Re: block chg tracking
Date: Mon, 16 Feb 2015 10:16:44 -0500
Message-ID: <54E209DC.9020709_at_yahoo.com>
On 02/16/2015 09:00 AM, Jeremy Schneider wrote:
> Obviously, reducing reads does matter (and RTO matters too). Running
> full backups every four to six hours on production won't fly at many
> places - and increasingly,
Every four to six hours? Full backup is usually run on daily basis. And even every 4 to 6 hours is possible, if the backup is SAN snapshot.
> the "wee hours of the morning" are another
> global customer's business day.
That is true. That's why a lot of attention needs to be devoted for scheduling, unless the full backup is actually a snapshot.
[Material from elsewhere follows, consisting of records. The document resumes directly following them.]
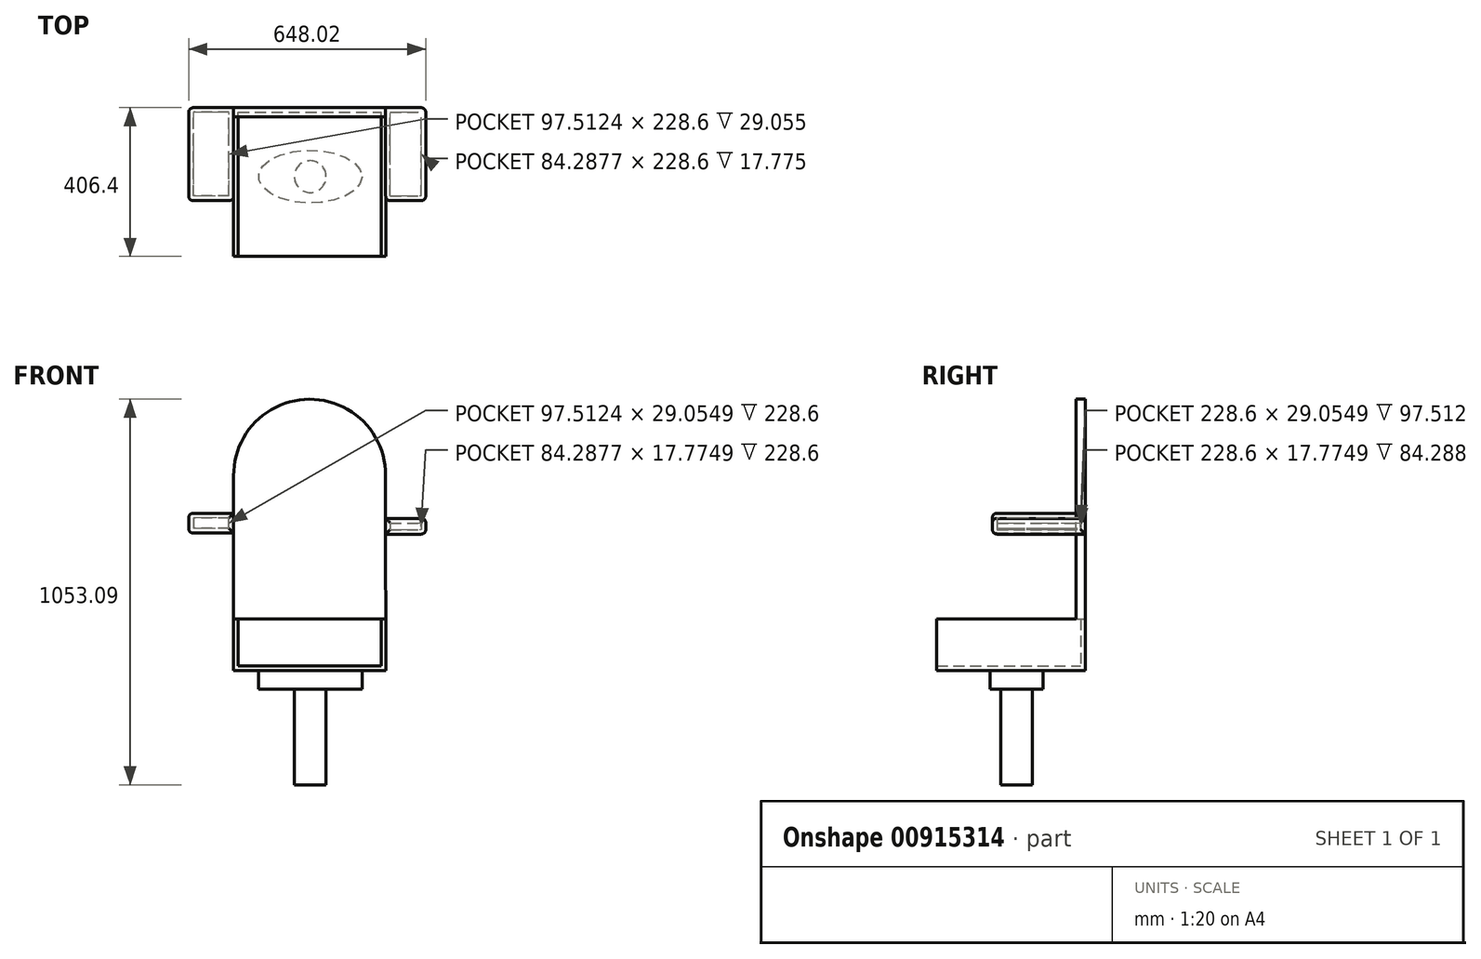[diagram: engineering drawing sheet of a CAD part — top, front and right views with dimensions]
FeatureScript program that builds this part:
annotation { "Feature Type Name" : "Feature", "Feature Type Description" : "" }
export const myFeature = defineFeature(function(context is Context, id is Id, definition is map)
    precondition{}
    {
        {
            var Q0;
            Q0=qCreatedBy(makeId("Front.planeOp"),FACE);
            var Q1;
            Q1=qCreatedBy(makeId("Front.planeOp"),FACE);
            var sketch = newSketch(context, id + "F0", { "sketchPlane" : qUnion([Q0, Q1])});
            skLineSegment(sketch, "E0", {"start": v(-327.3, 156.22) * mm, "end": v(-327.3, 391.15) * mm});
            skLineSegment(sketch, "E1", {"start": v(88.12, 392.7) * mm, "end": v(88.12, 157.77) * mm});
            skArc(sketch, "E2", {"start": v(88.12, 392.7) * mm, "mid": v(-120.37, 600.42) * mm, "end": v(-327.3, 391.15) * mm});
            skLineSegment(sketch, "E3", {"start": v(-327.3, 156.22) * mm, "end": v(-327.3, 0) * mm});
            skLineSegment(sketch, "E4", {"start": v(-327.3, 0) * mm, "end": v(88.9, 0) * mm});
            skLineSegment(sketch, "E5", {"start": v(88.9, 0) * mm, "end": v(88.12, 157.77) * mm});
            skSolve(sketch);
        }
        {
            var Q0;
            Q0=makeQuery(id+"F0.imprint","IMPRINT",FACE,{"disambiguationData":[TD([[makeQuery(id+"F0.imprint","IMPRINT",EDGE,{"derivedFrom":sQuery(id+"F0.wireOp",EDGE,"E0")}),-1.0]])]});
            extrude(context, id + "F1", {"entities" : qUnion([Q0]), "depth" : 25.4 * mm, "offsetDistance" : 25.4 * mm});
        }
        {
            var Q0;
            Q0=qCreatedBy(makeId("Front.planeOp"),FACE);
            var sketch = newSketch(context, id + "F2", { "sketchPlane" : qUnion([Q0])});
            skLineSegment(sketch, "E6.bottom", {"start": v(88.12, 275.24) * mm, "end": v(197.8, 275.24) * mm});
            skLineSegment(sketch, "E6.top", {"start": v(88.12, 232.07) * mm, "end": v(197.8, 232.07) * mm});
            skLineSegment(sketch, "E6.left", {"start": v(88.12, 275.24) * mm, "end": v(88.12, 232.07) * mm});
            skLineSegment(sketch, "E6.right", {"start": v(197.8, 275.24) * mm, "end": v(197.8, 232.07) * mm});
            skLineSegment(sketch, "E7.bottom", {"start": v(-327.3, 289.24) * mm, "end": v(-450.2, 289.24) * mm});
            skLineSegment(sketch, "E7.top", {"start": v(-327.3, 234.79) * mm, "end": v(-450.2, 234.79) * mm});
            skLineSegment(sketch, "E7.left", {"start": v(-327.3, 289.24) * mm, "end": v(-327.3, 234.79) * mm});
            skLineSegment(sketch, "E7.right", {"start": v(-450.2, 289.24) * mm, "end": v(-450.2, 234.79) * mm});
            skSolve(sketch);
        }
        {
            var Q0;
            Q0=makeQuery(id+"F2.imprint","IMPRINT",FACE,{"disambiguationData":[TD([[makeQuery(id+"F2.imprint","IMPRINT",EDGE,{"derivedFrom":sQuery(id+"F2.wireOp",EDGE,"E7.bottom")}),1.0]])]});
            var Q1;
            Q1=makeQuery(id+"F2.imprint","IMPRINT",FACE,{"disambiguationData":[TD([[makeQuery(id+"F2.imprint","IMPRINT",EDGE,{"derivedFrom":sQuery(id+"F2.wireOp",EDGE,"E6.bottom")}),-1.0]])]});
            extrude(context, id + "F3", {"entities" : qUnion([Q0, Q1]), "operationType" : NewBodyOperationType.ADD, "depth" : 25.4 * mm, "offsetDistance" : 25.4 * mm});
        }
        {
            var Q0;
            Q0 = qSketchRegion(id + "F2", true);
            extrude(context, id + "F4", {"entities" : qUnion([Q0]), "operationType" : NewBodyOperationType.ADD, "depth" : 254 * mm, "offsetDistance" : 25.4 * mm});
        }
        {
            var Q0;
            Q0=qCreatedBy(makeId("Front.planeOp"),FACE);
            var sketch = newSketch(context, id + "F5", { "sketchPlane" : qUnion([Q0])});
            skLineSegment(sketch, "E8.bottom", {"start": v(-327.68, 0) * mm, "end": v(88.9, 0) * mm});
            skLineSegment(sketch, "E8.top", {"start": v(-327.68, -140.25) * mm, "end": v(88.9, -140.25) * mm});
            skLineSegment(sketch, "E8.left", {"start": v(-327.68, 0) * mm, "end": v(-327.68, -140.25) * mm});
            skLineSegment(sketch, "E8.right", {"start": v(88.9, 0) * mm, "end": v(88.9, -140.25) * mm});
            skSolve(sketch);
        }
        {
            var Q0;
            Q0=makeQuery(id+"F5.imprint","IMPRINT",FACE,{"disambiguationData":[TD([[makeQuery(id+"F5.imprint","IMPRINT",EDGE,{"derivedFrom":sQuery(id+"F5.wireOp",EDGE,"E8.bottom")}),-1.0]])]});
            extrude(context, id + "F6", {"entities" : qUnion([Q0]), "operationType" : NewBodyOperationType.ADD, "depth" : 406.4 * mm, "offsetDistance" : 25.4 * mm});
        }
        {
            var Q0;
            Q0=makeQuery(id+"F6.opExtrude","CAP_FACE",FACE,{"disambiguationData":[OSD([sQuery(id+"F5.wireOp",EDGE,"E8.bottom"),sQuery(id+"F5.wireOp",EDGE,"E8.top"),sQuery(id+"F5.wireOp",EDGE,"E8.left"),sQuery(id+"F5.wireOp",EDGE,"E8.right")])],"isStart":false});
            var Q1;
            Q1=makeQuery(id+"F6.opExtrude","SWEPT_FACE",FACE,{"disambiguationData":[OSD([sQuery(id+"F5.wireOp",EDGE,"E8.bottom")])]});
            shell(context, id + "F7", {"entities" : qUnion([Q0, Q1]), "thickness" : 12.7 * mm});
        }
        {
            var Q0;
            Q0=makeQuery(id+"F6.opExtrude","SWEPT_FACE",FACE,{"disambiguationData":[OSD([sQuery(id+"F5.wireOp",EDGE,"E8.top")])]});
            var sketch = newSketch(context, id + "F8", { "sketchPlane" : qUnion([Q0])});
            skEllipse(sketch, "E9", {"center": v(-118.03, 188.28) * mm, "majorRadius": 141.58 * mm, "minorRadius": 72.14 * mm, "majorAxis": v(1, 0)});
            skSolve(sketch);
        }
        {
            var Q0;
            Q0=makeQuery(id+"F8.imprint","IMPRINT",FACE,{"disambiguationData":[TD([[makeQuery(id+"F8.imprint","IMPRINT",EDGE,{"derivedFrom":sQuery(id+"F8.wireOp",EDGE,"E9")}),1.0]])]});
            extrude(context, id + "F9", {"entities" : qUnion([Q0]), "operationType" : NewBodyOperationType.ADD, "depth" : 50.8 * mm, "offsetDistance" : 25.4 * mm});
        }
        {
            var Q0;
            Q0=makeQuery(id+"F9.opExtrude","CAP_FACE",FACE,{"disambiguationData":[OSD([sQuery(id+"F8.wireOp",EDGE,"E9")])],"isStart":false});
            var sketch = newSketch(context, id + "F10", { "sketchPlane" : qUnion([Q0])});
            skCircle(sketch, "E10", {"center": v(-118.03, 188.28) * mm, "radius": 43.45 * mm});
            skSolve(sketch);
        }
        {
            var Q0;
            Q0 = qSketchRegion(id + "F10", true);
            extrude(context, id + "F11", {"entities" : qUnion([Q0]), "operationType" : NewBodyOperationType.ADD, "depth" : 261.62 * mm, "offsetDistance" : 25.4 * mm});
        }
        {
            var Q0;
            Q0=makeQuery(id+"F4.opExtrude","CAP_FACE",FACE,{"disambiguationData":[OSD([sQuery(id+"F2.wireOp",EDGE,"E6.bottom"),sQuery(id+"F2.wireOp",EDGE,"E6.top"),sQuery(id+"F2.wireOp",EDGE,"E6.left"),sQuery(id+"F2.wireOp",EDGE,"E6.right")])],"isStart":false});
            fillet(context, id + "F12", {"entities" : qUnion([Q0]), "radius" : 12.7 * mm, "tangentPropagation" : true, "allowEdgeOverflow" : false});
        }
        {
            var Q0;
            Q0=makeQuery(id+"F4.opExtrude","CAP_FACE",FACE,{"disambiguationData":[OSD([sQuery(id+"F2.wireOp",EDGE,"E7.bottom"),sQuery(id+"F2.wireOp",EDGE,"E7.top"),sQuery(id+"F2.wireOp",EDGE,"E7.left"),sQuery(id+"F2.wireOp",EDGE,"E7.right")])],"isStart":false});
            fillet(context, id + "F13", {"entities" : qUnion([Q0]), "radius" : 12.7 * mm, "tangentPropagation" : true, "allowEdgeOverflow" : false});
        }
        {
            var Q0;
            {var subQ0=sQuery(id+"F2.wireOp",EDGE,"E6.right");Q0=makeQuery(id+"F4.boolean.opBoolean","MERGE",FACE,{"derivedFrom":[makeQuery(id+"F3.opExtrude","SWEPT_FACE",FACE,{"disambiguationData":[OSD([subQ0])]}),makeQuery(id+"F4.opExtrude","SWEPT_FACE",FACE,{"disambiguationData":[OSD([subQ0])]})]});}
            fillet(context, id + "F14", {"entities" : qUnion([Q0]), "radius" : 12.7 * mm, "tangentPropagation" : true, "allowEdgeOverflow" : false});
        }
        {
            var Q0;
            {var subQ0=sQuery(id+"F2.wireOp",EDGE,"E7.right");Q0=makeQuery(id+"F4.boolean.opBoolean","MERGE",FACE,{"derivedFrom":[makeQuery(id+"F3.opExtrude","SWEPT_FACE",FACE,{"disambiguationData":[OSD([subQ0])]}),makeQuery(id+"F4.opExtrude","SWEPT_FACE",FACE,{"disambiguationData":[OSD([subQ0])]})]});}
            fillet(context, id + "F15", {"entities" : qUnion([Q0]), "radius" : 12.7 * mm, "tangentPropagation" : true, "allowEdgeOverflow" : false});
        }
    });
> In fact I've heard CIO's mandate that
> no backups are allowed from the primary production database at all
> (even weekends), after very messy performance-related support cases
> with their customers (internal or external). Sometimes it's
> worthwhile to remove this factor so people can't blame it, even when
> you know it's not the root problem. The common solution I've seen for
> that situation is offloading backups to a physical standby - as Kenny
> discussed. And in that situation, you can still leverage pretty much
> any strategy under the sun including a backup system that supports
> dedupe.
That is true, but what Kenny described is not a typical solution. Kenny described the snapshot-only solution which doesn't include long term data preservation, like the one mandated by SOX or HIPAA. Those solutions can be combined. Also, please note that snapshots are fast. Running a full DB backup as snapshot every 4 to 6 hours is not a problem. Note that once you have snapshot, copying the files to tape can be done using file system utilities like tar, cpio or rm (if 100% compression is needed). The only remaining problem is the one of cataloging these backups and modern backup utilities do that for you.